Apprendre auprès des producteurs
Aucun livre ne remplace une journée passée dans une ferme.
Voir la traite.
Observer le moulage.
Suivre le salage.
Entrer dans les caves.
Échanger avec celles et ceux qui fabriquent les fromages.
Ces rencontres donnent une profondeur particulière au métier.
Chez Androuet, nous considérons qu’un maître fromager doit connaître les femmes et les hommes qui se trouvent derrière chaque fromage qu’il conseille.
« Quand on a vu un producteur se lever à cinq heures du matin pour fabriquer ses fromages, on ne les regarde plus jamais de la même manière. »
— Isabelle, maître fromagère Androuet
Le temps est le meilleur professeur
Il existe aujourd’hui de nombreuses formations : CAP Crémier-Fromager, Certificat de Qualification Professionnelle (CQP), mentions complémentaires ou formations spécialisées.
Elles apportent des bases solides et jouent un rôle essentiel dans la transmission du métier.
Mais elles ne constituent que le début du parcours.
Les véritables réflexes s’acquièrent au quotidien.
Au fil des saisons.
Au contact des clients.
En manipulant des milliers de fromages.
En apprenant de ses erreurs.
Le métier évolue sans cesse, et même les professionnels les plus expérimentés continuent d’apprendre.
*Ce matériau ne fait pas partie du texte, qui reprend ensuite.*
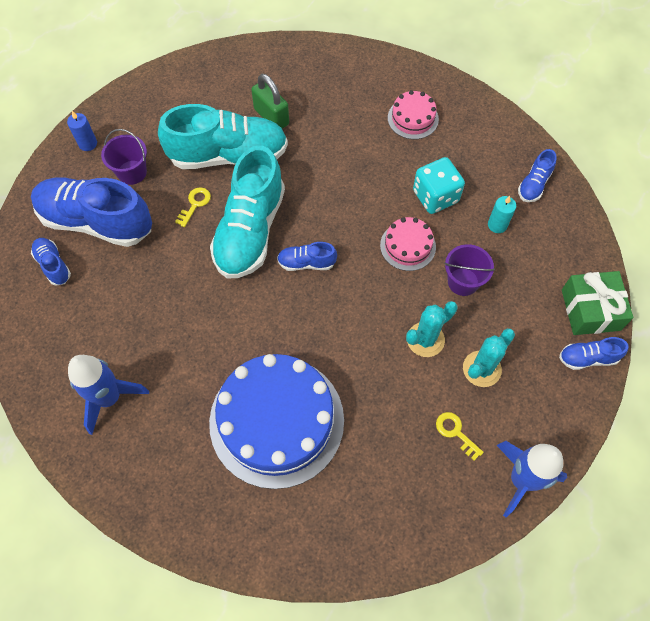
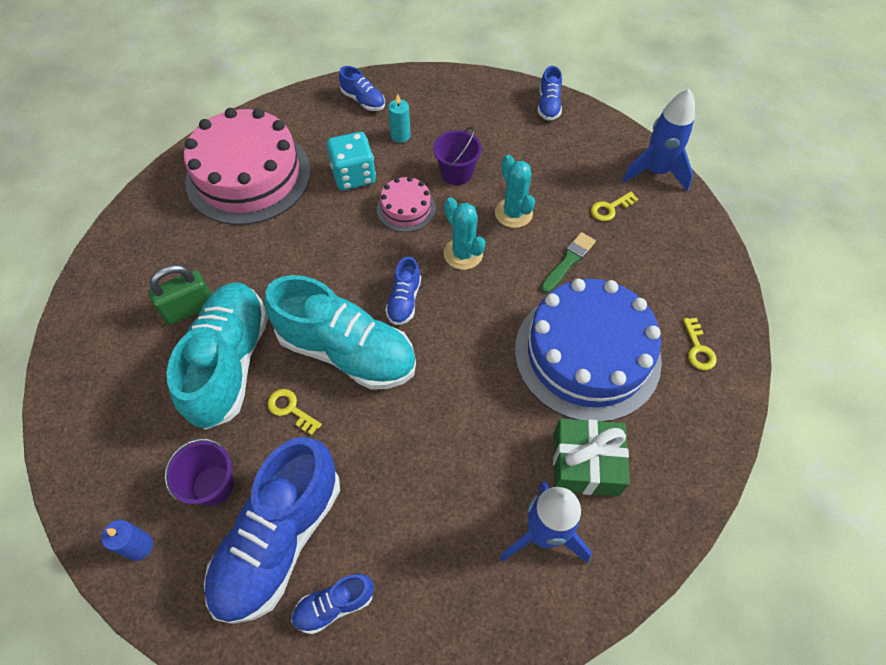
camera: 80 degrees left, 5 degrees down
(299, 525) = (698, 348): none -> yellow key
(378, 396) = (568, 261): none -> green brush
(413, 118) = (248, 176): pink cake -> pink cake, size x2.16
(481, 369) = (549, 177): turquoise cactus -> turquoise cactus (463, 254)
(590, 310) = (503, 93): green gift -> green gift (585, 464)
Une anecdote des 115 ans d’Androuet
Les anciens de la Maison racontaient qu’autrefois, les jeunes vendeurs passaient plusieurs semaines sans conseiller le moindre client.
Ils observaient.
Ils retournaient les fromages.
Ils nettoyaient les caves.
Ils participaient aux dégustations.
Ce n’est qu’après avoir appris à reconnaître les fromages les yeux fermés qu’ils étaient invités à servir les premiers clients.
Aujourd’hui, les méthodes de formation ont évolué.
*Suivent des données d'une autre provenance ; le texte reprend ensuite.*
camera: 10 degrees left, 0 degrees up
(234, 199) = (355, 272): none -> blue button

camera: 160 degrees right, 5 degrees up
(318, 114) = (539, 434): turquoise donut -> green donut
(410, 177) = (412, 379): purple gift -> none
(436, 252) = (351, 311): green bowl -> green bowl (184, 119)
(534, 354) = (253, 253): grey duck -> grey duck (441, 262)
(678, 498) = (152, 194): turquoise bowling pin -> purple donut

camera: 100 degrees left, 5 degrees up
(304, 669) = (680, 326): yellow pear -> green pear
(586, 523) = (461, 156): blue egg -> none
Mais l’idée demeure la même : avant de transmettre un savoir, il faut d’abord l’avoir vécu.
Un métier de transmission
Être maître fromager, c’est aussi raconter des histoires.
Celles des producteurs.
Des appellations.
Des terroirs.
Des saisons.
Un bon conseil ne consiste pas seulement à dire quel fromage choisir.
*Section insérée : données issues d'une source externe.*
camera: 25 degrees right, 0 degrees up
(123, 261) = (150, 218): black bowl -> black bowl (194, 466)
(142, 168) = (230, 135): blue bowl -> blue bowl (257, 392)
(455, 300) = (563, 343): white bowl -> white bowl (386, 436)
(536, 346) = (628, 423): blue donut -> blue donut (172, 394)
Il consiste à expliquer pourquoi il est à son apogée aujourd’hui, avec quel pain le servir, quel vin l’accompagner ou comment le conserver à la maison.
Chaque échange devient une occasion de transmettre un peu de culture fromagère.
« Nous ne vendons pas uniquement des fromages. Nous partageons des connaissances, des souvenirs et des émotions. »
— Camille, maître fromagère Androuet
Une passion qui ne s’arrête jamais
Les meilleurs maîtres fromagers continuent à déguster, à visiter des fermes, à rencontrer de nouveaux producteurs et à remettre leurs certitudes en question.
Car le fromage est vivant.
Il évolue avec les saisons, les climats, les pratiques agricoles et les savoir-faire.
C’est ce qui rend ce métier si passionnant.
Après vingt ou trente ans d’expérience, il reste encore des découvertes à faire.
Le conseil Androuet
Depuis 1909, la Maison Androuet est convaincue que l’on ne devient pas maître fromager le jour où l’on reçoit un diplôme.
On le devient progressivement, à force d’observer, de goûter, d’écouter, de transmettre… et de rester humble face à un produit qui ne cesse de surprendre.
Car au fond, le plus beau signe d’un véritable maître fromager est peut-être celui-ci : après des milliers de dégustations, il conserve toujours la même envie d’apprendre que lors de son premier fromage.